Extracted page text data:
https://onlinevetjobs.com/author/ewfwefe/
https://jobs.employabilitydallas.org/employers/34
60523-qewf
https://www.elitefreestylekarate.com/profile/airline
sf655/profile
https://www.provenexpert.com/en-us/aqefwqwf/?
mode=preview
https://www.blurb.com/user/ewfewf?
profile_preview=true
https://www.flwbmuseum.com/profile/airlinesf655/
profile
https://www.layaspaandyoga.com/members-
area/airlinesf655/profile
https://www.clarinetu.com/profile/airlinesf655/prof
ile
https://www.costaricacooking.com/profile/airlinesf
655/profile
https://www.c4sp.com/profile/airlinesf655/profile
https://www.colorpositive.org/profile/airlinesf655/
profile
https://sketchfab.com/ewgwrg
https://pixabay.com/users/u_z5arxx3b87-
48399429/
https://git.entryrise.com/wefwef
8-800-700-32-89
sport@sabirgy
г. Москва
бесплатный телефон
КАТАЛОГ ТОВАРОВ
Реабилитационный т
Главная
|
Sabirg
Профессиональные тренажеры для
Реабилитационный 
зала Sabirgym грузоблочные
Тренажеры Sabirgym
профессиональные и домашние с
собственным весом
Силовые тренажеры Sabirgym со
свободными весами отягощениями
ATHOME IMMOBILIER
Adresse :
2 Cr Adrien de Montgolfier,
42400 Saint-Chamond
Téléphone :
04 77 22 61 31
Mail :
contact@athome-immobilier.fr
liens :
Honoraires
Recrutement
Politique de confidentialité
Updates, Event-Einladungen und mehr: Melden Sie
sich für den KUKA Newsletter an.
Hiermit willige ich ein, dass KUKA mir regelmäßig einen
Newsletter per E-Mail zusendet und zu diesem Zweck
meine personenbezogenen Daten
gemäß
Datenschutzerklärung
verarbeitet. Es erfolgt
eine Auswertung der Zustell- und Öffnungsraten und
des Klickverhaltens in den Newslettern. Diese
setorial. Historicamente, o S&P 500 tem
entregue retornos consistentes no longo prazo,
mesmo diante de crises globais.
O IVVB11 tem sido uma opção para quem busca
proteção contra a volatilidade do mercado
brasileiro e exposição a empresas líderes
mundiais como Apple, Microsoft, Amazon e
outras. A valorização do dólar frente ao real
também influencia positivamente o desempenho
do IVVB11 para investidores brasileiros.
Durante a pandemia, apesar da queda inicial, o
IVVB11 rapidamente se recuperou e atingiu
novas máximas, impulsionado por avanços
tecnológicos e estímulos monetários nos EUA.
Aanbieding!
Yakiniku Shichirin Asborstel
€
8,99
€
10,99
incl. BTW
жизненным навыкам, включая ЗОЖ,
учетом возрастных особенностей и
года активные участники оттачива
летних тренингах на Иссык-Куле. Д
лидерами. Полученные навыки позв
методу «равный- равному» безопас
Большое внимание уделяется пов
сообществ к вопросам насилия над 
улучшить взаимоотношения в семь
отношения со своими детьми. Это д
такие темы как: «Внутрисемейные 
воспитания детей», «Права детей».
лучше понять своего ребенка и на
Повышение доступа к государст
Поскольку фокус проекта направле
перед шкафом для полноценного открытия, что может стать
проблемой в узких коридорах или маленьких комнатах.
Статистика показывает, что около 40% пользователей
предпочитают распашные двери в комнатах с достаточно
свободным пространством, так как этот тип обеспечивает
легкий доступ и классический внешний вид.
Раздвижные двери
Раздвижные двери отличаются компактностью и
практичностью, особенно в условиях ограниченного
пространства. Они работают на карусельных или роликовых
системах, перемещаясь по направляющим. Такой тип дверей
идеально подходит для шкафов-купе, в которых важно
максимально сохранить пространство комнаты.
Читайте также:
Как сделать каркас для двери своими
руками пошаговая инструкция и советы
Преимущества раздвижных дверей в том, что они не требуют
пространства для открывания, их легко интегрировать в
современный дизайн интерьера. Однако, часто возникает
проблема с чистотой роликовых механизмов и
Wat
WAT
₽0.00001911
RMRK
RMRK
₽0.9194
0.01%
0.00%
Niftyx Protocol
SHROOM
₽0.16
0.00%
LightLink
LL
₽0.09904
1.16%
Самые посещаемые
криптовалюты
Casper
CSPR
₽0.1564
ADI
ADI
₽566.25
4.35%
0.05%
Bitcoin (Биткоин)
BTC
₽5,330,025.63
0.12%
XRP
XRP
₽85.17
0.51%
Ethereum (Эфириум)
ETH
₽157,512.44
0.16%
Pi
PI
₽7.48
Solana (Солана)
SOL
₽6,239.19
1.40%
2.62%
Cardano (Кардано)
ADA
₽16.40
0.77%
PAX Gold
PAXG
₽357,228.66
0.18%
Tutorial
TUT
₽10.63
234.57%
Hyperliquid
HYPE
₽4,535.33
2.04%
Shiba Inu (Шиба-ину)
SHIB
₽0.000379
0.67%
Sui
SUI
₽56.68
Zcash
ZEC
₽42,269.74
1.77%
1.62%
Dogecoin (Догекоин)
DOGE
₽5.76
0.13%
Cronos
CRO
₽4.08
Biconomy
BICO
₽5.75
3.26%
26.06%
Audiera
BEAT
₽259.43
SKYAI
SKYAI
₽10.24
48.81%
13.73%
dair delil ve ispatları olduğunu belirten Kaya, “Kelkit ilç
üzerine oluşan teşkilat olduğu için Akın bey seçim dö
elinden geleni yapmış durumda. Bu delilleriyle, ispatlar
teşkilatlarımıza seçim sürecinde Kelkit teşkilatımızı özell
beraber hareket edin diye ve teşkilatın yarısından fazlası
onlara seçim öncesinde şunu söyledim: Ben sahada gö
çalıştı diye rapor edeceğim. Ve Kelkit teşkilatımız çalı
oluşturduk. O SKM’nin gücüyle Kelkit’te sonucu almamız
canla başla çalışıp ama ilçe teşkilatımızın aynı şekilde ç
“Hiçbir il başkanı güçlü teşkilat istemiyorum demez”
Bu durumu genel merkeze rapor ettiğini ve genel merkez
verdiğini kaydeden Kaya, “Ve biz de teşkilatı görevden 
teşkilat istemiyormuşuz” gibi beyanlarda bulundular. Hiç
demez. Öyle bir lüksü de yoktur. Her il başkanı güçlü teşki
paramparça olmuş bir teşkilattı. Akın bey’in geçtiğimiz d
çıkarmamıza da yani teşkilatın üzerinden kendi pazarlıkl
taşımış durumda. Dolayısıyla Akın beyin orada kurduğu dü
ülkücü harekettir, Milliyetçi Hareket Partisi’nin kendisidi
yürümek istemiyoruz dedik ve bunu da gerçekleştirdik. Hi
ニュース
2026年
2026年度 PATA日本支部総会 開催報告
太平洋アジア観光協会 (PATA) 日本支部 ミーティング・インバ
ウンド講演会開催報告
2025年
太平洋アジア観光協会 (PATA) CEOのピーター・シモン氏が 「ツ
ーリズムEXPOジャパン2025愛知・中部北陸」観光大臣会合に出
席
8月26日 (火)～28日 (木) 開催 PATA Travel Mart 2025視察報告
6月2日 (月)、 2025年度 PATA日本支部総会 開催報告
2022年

**Exercise objective:**
Check the lines above and copy each one that includes "durumda".

**Result of this task:**
elinden geleni yapmış durumda. Bu delilleriyle, ispatlar
taşımış durumda. Dolayısıyla Akın beyin orada kurduğu dü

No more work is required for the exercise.